Berdasarkan temuan ini, menurut saya ada beberapa rekomendasi kebijakan perlu dipertimbangkan. Pemerintah daerah harus segera membangun sistem cadangan pangan strategis dengan lokasi penyimpanan yang tidak rawan bencana, dilengkapi dengan mekanisme distribusi darurat yang dapat diaktifkan dalam 24 jam pertama pasca-bencana. Sistem pemantauan harga real-time berbasis digital perlu diimplementasikan untuk mendeteksi lonjakan abnormal sejak dini, dilengkapi dengan kewenangan intervensi pasar otomatis ketika ambang batas tertentu terlampaui.

Dari sisi penegakan hukum, perlu dibentuk satuan tugas khusus yang melibatkan Kepolisian, Kejaksaan, dan KPPU untuk melakukan pengawasan dan penegakan hukum terhadap praktik perdagangan tidak sehat dalam situasi darurat.

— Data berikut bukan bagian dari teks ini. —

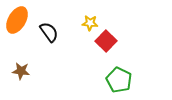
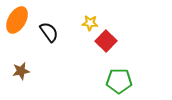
brown star: rotated 18 degrees counterclockwise
green pentagon: moved 1 px down; rotated 25 degrees counterclockwise
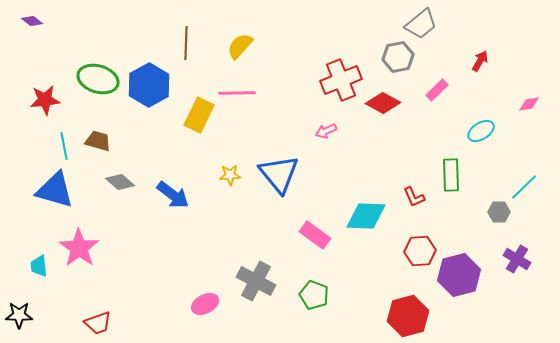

Sanksi administratif berupa pencabutan izin usaha sementara harus dapat diterapkan dengan cepat terhadap pelaku usaha yang terbukti melakukan markup berlebihan. Selain itu, perlu disusun peraturan daerah khusus tentang pengendalian harga dalam situasi bencana yang memberikan batasan jelas mengenai persentase kenaikan harga yang masih dapat ditoleransi dan mekanisme penyelesaian sengketa yang cepat.